## Page text
---

RIAs are weary after a first quarter that included the sudden rise of a pandemic and the fastest-ever bear market. Clients and portfolios required as much attention as ever and, like many, financial advisors were acclimating to working from home, under order or as a precaution.
On top of all that, asset-based fee revenue at wealth managers plunged this quarter, which could mean drastically lower compensation and even cost-cutting. (Revenue typically falls two-thirds of the broader market’s decline.)
Now, consultants face embattled RIAs that are pivoting their businesses, haggling over fees, and preparing themselves for the remainder of an opaque year. Their carts are attached to the proverbial RIA horse, no matter where it’s headed.
Marie Swift, the president and CEO of Impact Communications, remains positive about her company’s long-term future. The family-owned and operated consultant to wealth managers was founded 27 years ago and has weathered a variety of market downturns. But she does not look back fondly on those periods. During the global financial crisis in 2008 “we were really rattled and scared,” Swift told RIA Intel.
“Many of our advisory firm clients begged to get out of their contracts and some of our larger institutional clients asked us to modify our agreements as a way to keep everyone afloat during those challenging days. I expect the same will be true over the coming days as we all try to digest what the impact of the current situation is for all of our businesses,” Swift said.
Three clients have already approached Impact Communications about renegotiating the retainer fee they pay, a relatively positive sign, according to Swift. Unlike during the last bear market, instead of calling and wanting to end the business relationship, clients are interested in potentially scaling back how much they spend and focusing marketing efforts on more timely, relevant projects. She did not share which clients sought to renegotiate.
Firms like Impact often manage or advise on a long list of services including internal and external communications, website design and management, advertising, and other duties.
“I think everybody is just adjusting to the new normal. And we’re finding common ground,” Swift said.
RIAs have also recognized that the frequency, methods, and nature of their communication needs to evolve during the pandemic, which has generated new business inquiries, including two new clients starting in the coming weeks, Swift said.

---

## The problem
Please extract verbatim the part of the RIA consultants article that opens with the words containing "Three clients have" and closes with "sought to renegotiate.".

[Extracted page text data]
---

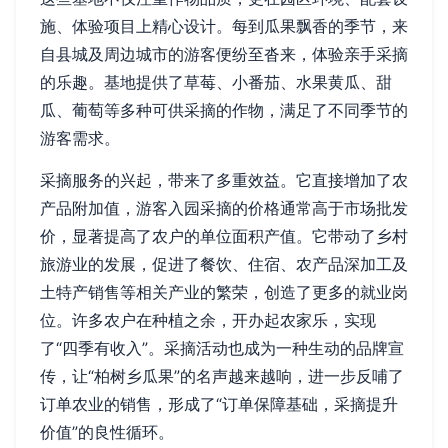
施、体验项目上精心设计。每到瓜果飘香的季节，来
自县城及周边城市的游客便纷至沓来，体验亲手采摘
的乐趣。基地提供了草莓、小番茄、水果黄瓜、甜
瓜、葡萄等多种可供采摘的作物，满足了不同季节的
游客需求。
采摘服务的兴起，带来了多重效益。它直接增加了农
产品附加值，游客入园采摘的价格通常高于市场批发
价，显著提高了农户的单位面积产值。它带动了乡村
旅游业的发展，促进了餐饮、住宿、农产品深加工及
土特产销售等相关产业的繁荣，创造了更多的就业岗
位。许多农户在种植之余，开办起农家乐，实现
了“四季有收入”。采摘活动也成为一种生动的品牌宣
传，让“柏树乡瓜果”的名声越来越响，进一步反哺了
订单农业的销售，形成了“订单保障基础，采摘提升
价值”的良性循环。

---

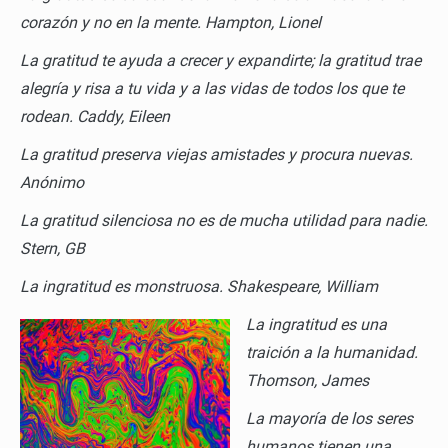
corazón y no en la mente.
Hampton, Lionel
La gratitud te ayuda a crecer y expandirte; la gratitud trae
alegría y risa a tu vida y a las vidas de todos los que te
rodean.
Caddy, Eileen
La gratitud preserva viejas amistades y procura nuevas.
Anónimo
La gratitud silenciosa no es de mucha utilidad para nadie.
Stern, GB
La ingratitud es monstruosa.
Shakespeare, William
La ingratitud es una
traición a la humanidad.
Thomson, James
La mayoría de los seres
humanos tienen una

---

## Response
Three clients have already approached Impact Communications about renegotiating the retainer fee they pay, a relatively positive sign, according to Swift. Unlike during the last bear market, instead of calling and wanting to end the business relationship, clients are interested in potentially scaling back how much they spend and focusing marketing efforts on more timely, relevant projects. She did not share which clients sought to renegotiate.